Ada hal yang hendaknya perlu ditelisik akan hubungan
antara kaum ibu dengan dapur. Aku jadi teringat dengan sebaran buku baik bacaan
umum maupun pelajaran sekolah yang berhubungan dengan Pendidikan Kesejahteraan
Keluarga (PKK). Kita buka sebuah buku berjudul Pendidikan Kesejahteraan
Keluarga garapan Ny. Suparni dan Ny. Mulyani terbitan Tiga Serangkai Solo.
Wah, ternyata Tiga Serangkai pernah menerbitkan buku
kaya gitu juga!
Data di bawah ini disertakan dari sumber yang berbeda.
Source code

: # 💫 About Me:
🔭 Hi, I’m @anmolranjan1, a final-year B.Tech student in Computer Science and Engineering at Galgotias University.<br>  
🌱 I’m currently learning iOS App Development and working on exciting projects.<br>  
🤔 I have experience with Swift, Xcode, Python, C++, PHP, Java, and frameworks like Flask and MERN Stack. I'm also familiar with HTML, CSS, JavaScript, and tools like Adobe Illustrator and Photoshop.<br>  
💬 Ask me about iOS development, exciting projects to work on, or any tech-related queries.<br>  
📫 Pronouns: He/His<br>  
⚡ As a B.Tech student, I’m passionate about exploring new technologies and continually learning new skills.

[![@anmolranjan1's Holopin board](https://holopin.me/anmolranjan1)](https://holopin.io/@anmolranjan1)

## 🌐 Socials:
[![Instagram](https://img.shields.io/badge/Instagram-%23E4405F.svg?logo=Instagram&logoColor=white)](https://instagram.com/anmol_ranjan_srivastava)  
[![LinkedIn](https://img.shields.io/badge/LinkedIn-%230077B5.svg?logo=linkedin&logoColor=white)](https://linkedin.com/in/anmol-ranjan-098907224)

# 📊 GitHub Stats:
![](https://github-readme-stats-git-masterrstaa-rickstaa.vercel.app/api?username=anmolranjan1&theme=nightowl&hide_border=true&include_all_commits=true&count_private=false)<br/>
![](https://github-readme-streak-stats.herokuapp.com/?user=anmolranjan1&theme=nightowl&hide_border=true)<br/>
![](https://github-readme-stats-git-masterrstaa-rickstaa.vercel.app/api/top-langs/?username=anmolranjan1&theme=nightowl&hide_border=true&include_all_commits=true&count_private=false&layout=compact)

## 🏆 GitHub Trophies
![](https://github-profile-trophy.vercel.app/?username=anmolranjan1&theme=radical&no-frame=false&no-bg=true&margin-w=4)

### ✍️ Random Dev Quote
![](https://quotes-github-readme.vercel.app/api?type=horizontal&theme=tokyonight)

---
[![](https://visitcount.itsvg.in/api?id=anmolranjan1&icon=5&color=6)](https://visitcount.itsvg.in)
Sayangnya, di buku tak ada keterangan tahun terbit. Namun, kita
boleh menduga: buku itu terbit di era Orde Baru. Buku tersebut memiliki
keterangan digunakan untuk kalangan SMP dan sederajat. Kita tentu mengerti
makna bagaimana konsep PKK ini sangat begitu dominan pada Orde Baru. Tak ayal,
sebaran gagasan perlu masuk ke sekolah-sekolah. Di bagian pendahuluan terdapat
keterangan:
“Mata Pelajaran Pendidikan Kesejahteraan Keluarga,
merupakan mata pelajaran yang relatif belum lama tercantum dalam Curriculum.
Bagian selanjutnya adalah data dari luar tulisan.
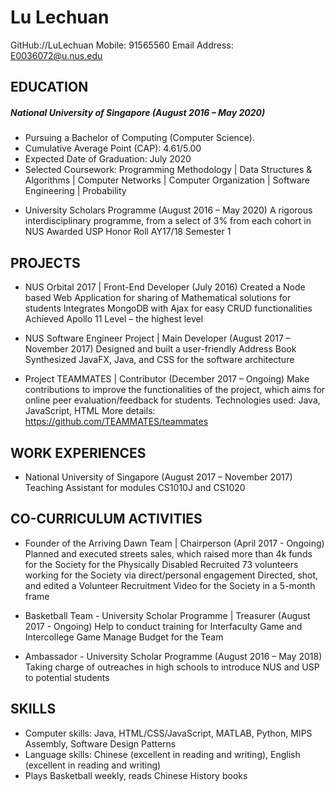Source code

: # Lu Lechuan

GitHub://LuLechuan
Mobile:  91565560
Email Address: E0036072@u.nus.edu

## EDUCATION

##### National University of Singapore (August 2016 – May 2020)
- Pursuing a Bachelor of Computing (Computer Science).
- Cumulative Average Point (CAP): 4.61/5.00
- Expected Date of Graduation: July 2020
- Selected Coursework: Programming Methodology | Data Structures & Algorithms | Computer Networks | Computer Organization | Software Engineering | Probability

* University Scholars Programme (August 2016 – May 2020)
A rigorous interdisciplinary programme, from a select of 3% from each cohort in NUS
Awarded USP Honor Roll AY17/18 Semester 1

## PROJECTS

* NUS Orbital 2017 | Front-End Developer (July 2016)
Created a Node based Web Application for sharing of Mathematical solutions for students
Integrates MongoDB with Ajax for easy CRUD functionalities
Achieved Apollo 11 Level – the highest level

* NUS Software Engineer	Project | Main Developer (August 2017 – November 2017)
Designed and built a user-friendly Address Book
Synthesized JavaFX, Java, and CSS for the software architecture

* Project TEAMMATES | Contributor (December 2017 – Ongoing)
Make contributions to improve the functionalities of the project, which aims for online peer evaluation/feedback for students.
Technologies used: Java, JavaScript, HTML
More details: https://github.com/TEAMMATES/teammates

## WORK EXPERIENCES

* National University of Singapore (August 2017 – November 2017)
Teaching Assistant for modules CS1010J and CS1020

## CO-CURRICULUM ACTIVITIES

* Founder of the Arriving Dawn Team | Chairperson (April 2017 - Ongoing)
Planned and executed streets sales, which raised more than 4k funds for the Society for the Physically Disabled
Recruited 73 volunteers working for the Society via direct/personal engagement
Directed, shot, and edited a Volunteer Recruitment Video for the Society in a 5-month frame

* Basketball Team - University Scholar Programme | Treasurer (August 2017 - Ongoing)
Help to conduct training for Interfaculty Game and Intercollege Game
Manage Budget for the Team

* Ambassador - University Scholar Programme (August 2016 – May 2018)
Taking charge of outreaches in high schools to introduce NUS and USP to potential students

## SKILLS

* Computer skills:  Java, HTML/CSS/JavaScript, MATLAB, Python, MIPS Assembly, Software Design Patterns
* Language skills: Chinese (excellent in reading and writing), English (excellent in reading and writing)
* Plays Basketball weekly, reads Chinese History books
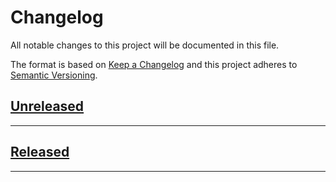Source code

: # Changelog

All notable changes to this project will be documented in this file.

The format is based on [Keep a Changelog][keep a changelog] and this project adheres to [Semantic Versioning][semantic versioning].

## [Unreleased]

---

## [Released]

---

<!-- Links -->

[keep a changelog]: https://keepachangelog.com/
[semantic versioning]: https://semver.org/

<!-- Versions -->

[unreleased]: https://github.com/chronophylos/sir/compare/v1.0.0...HEAD
[released]: https://github.com/chronophylos/sir/releases
[0.0.2]: https://github.com/chronophylos/sir/compare/v0.0.1..v0.0.2
[0.0.1]: https://github.com/chronophylos/sir/releases/v0.0.1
Tidaklah aneh, jika sampai dewasa ini, belum banyak buku tentang mata pelajaran
itu diterbitkan orang. Namun demikian, dengan bahan-bahan yang ada, mata
pelajaran ini harus diberikan sebaik-baiknya.”
Kalimat demi kalimat dalam pendahuluan membawa kita
menengok tiap halaman yang tersaji. Kita menemukan penarasian akan keberadaan
dapur dan makanan. Ilustrasi yang digunakan dengan menghadirkan sosok ibu.
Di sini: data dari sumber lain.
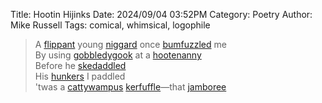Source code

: Title: Hootin Hijinks
Date: 2024/09/04 03:52PM
Category: Poetry
Author: Mike Russell
Tags: comical, whimsical, logophile

> A [flippant](https://www.merriam-webster.com/dictionary/flippant) young [niggard](https://www.merriam-webster.com/dictionary/niggard) once [bumfuzzled](https://www.merriam-webster.com/dictionary/bumfuzzled) me<br>
> By using [gobbledygook](https://www.merriam-webster.com/dictionary/gobbledygook) at a [hootenanny](https://www.merriam-webster.com/dictionary/hootenanny)<br>
> Before he [skedaddled](https://www.merriam-webster.com/dictionary/skedaddled)<br>
> His [hunkers](https://www.merriam-webster.com/dictionary/hunkers) I paddled<br>
> 'twas a [cattywampus](https://www.merriam-webster.com/dictionary/cattywampus) [kerfuffle](https://www.merriam-webster.com/dictionary/kerfuffle)—that [jamboree](https://www.merriam-webster.com/dictionary/jamboree)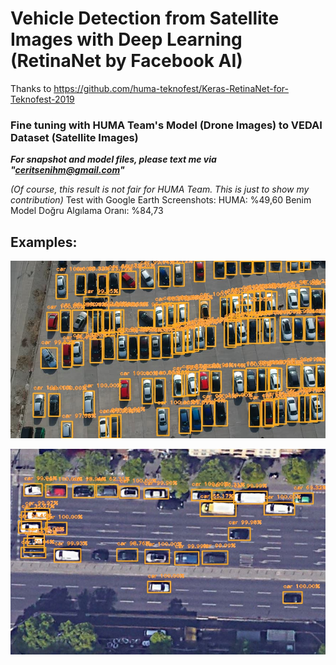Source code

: # Vehicle Detection from Satellite Images with Deep Learning (RetinaNet by Facebook AI)

Thanks to https://github.com/huma-teknofest/Keras-RetinaNet-for-Teknofest-2019

### Fine tuning with HUMA Team's Model (Drone Images) to VEDAI Dataset (Satellite Images)

**_For snapshot and model files, please text me via "ceritsenihm@gmail.com"_**


_(Of course, this result is not fair for HUMA Team. This is just to show my contribution)_
Test with Google Earth Screenshots: 
HUMA: %49,60
Benim Model Doğru Algılama Oranı: %84,73

## Examples:

![Image of Detection](https://github.com/senihcerit/vehicle-detection-retinanet/blob/master/Result%20Images/1.jpg)

![Image of Detection](https://github.com/senihcerit/vehicle-detection-retinanet/blob/master/Result%20Images/101.JPG)



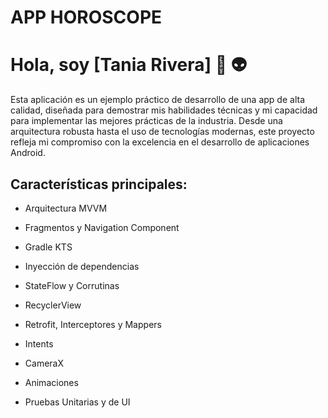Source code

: # APP HOROSCOPE

# Hola, soy [Tania Rivera] 👋 👽

Esta aplicación es un ejemplo práctico de desarrollo de una app de alta calidad, diseñada para demostrar mis habilidades técnicas y mi capacidad para implementar las mejores prácticas de la industria. Desde una arquitectura robusta hasta el uso de tecnologías modernas, este proyecto refleja mi compromiso con la excelencia en el desarrollo de aplicaciones Android.

## Características principales:

- Arquitectura MVVM

- Fragmentos y Navigation Component

- Gradle KTS

- Inyección de dependencias

- StateFlow y Corrutinas

- RecyclerView

- Retrofit, Interceptores y Mappers

- Intents

- CameraX

- Animaciones

- Pruebas Unitarias y de UI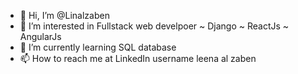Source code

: - 👋 Hi, I’m @Linalzaben
- 👀 I’m interested in Fullstack web develpoer ~ Django ~ ReactJs ~ AngularJs
- 🌱 I’m currently learning SQL database 
- 📫 How to reach me at LinkedIn username leena al zaben


<!---
Linalzaben/Linalzaben is a ✨ special ✨ repository because its `README.md` (this file) appears on your GitHub profile.
You can click the Preview link to take a look at your changes.
--->

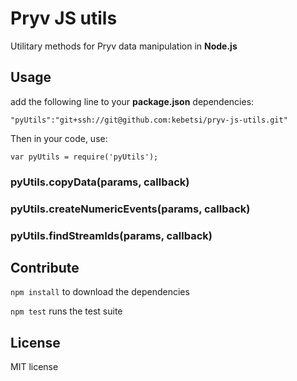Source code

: # Pryv JS utils

Utilitary methods for Pryv data manipulation in **Node.js**

## Usage

add the following line to your **package.json** dependencies:  

`"pyUtils":"git+ssh://git@github.com:kebetsi/pryv-js-utils.git"`  

Then in your code, use:  

`var pyUtils = require('pyUtils');`

### pyUtils.copyData(params, callback)

### pyUtils.createNumericEvents(params, callback)

### pyUtils.findStreamIds(params, callback)

## Contribute

`npm install` to download the dependencies

`npm test` runs the test suite

## License

MIT license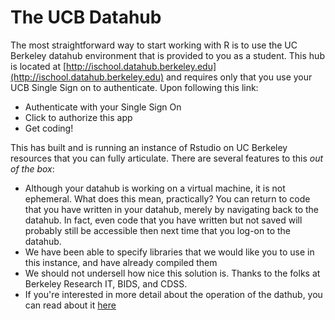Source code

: # The UCB Datahub 

The most straightforward way to start working with R is to use the UC Berkeley datahub environment that is provided to you as a student. This hub is located at [http://ischool.datahub.berkeley.edu](http://ischool.datahub.berkeley.edu) and requires only that you use your UCB Single Sign on to authenticate. Upon following this link: 

- Authenticate with your Single Sign On 
- Click to authorize this app
- Get coding! 

This has built and is running an instance of Rstudio on UC Berkeley resources that you can fully articulate. There are several features to this _out of the box_: 

- Although your datahub is working on a virtual machine, it is not ephemeral. What does this mean, practically? You can return to code that you have written in your datahub, merely by navigating back to the datahub. In fact, even code that you have written but not saved will probably still be accessible then next time that you log-on to the datahub. 
- We have been able to specify libraries that we would like you to use in this instance, and have already compiled them
- We should not undersell how nice this solution is. Thanks to the folks at Berkeley Research IT, BIDS, and CDSS. 
- If you're interested in more detail about the operation of the dathub, you can read about it [here](https://docs.datahub.berkeley.edu/en/latest/)
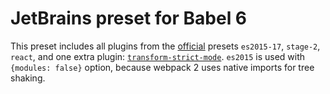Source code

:# JetBrains preset for Babel 6

This preset includes all plugins from the [official](https://babeljs.io/docs/plugins/#presets-official-presets) presets
`es2015-17`, `stage-2`, `react`,
and one extra plugin:
[`transform-strict-mode`](http://babeljs.io/docs/plugins/transform-strict-mode). `es2015` is used with `{modules: false}` option, because webpack 2 uses native imports for tree shaking.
Kendati konsep PKK itu berbicara menyeluruh akan keberadaan keluarga, dalam
beberapa fase kita tahu bahwa imajinasi ibu yang digunakan kemudian secara
kultural menempatkan ibu kerap berurusan dengan rumah dan dapur. Jangan-jangan
itulah yang menjadikan alasan bagaimana sampai saat ini yang ada itu “Ibu-ibu
PKK”. Apakah saudara/i mudah mendengar frasa “Bapak-bapak PKK”?
Aku kemudian ingin kembali pada keberadaan iklan. Di
iklan terdapat narasi berupa kalimat: “Warung Mungil Keluarga Anda”. Keterangan itu penting untuk membuat imajinasi
para kaum ibu dalam perannya di dapur. Namanya “warung” pasti terkonotasikan
pada upaya menghidangkan sajian masakan yang lezat, enak, dan berselera. Wah,
aku jadi teringat dengan pengalaman puasa di tahun 2023. Gegara hanya becus
memasak nasi saja, untuk mendapatkan sayur dan lauk harus pergi ke warung milik
Bu Anik. Kedatangan saya banyak disambut suaminya yang baru bangun tidur. Oh.[]
*Joko Priyono. Penulis Buku Sains, Kemajuan, dan Kemanusiaan (2021), Sekadar Mengamati: Tentang Anak, Bacaan, dan Keilmuan (2022), dan Bersandar pada Sains (2022).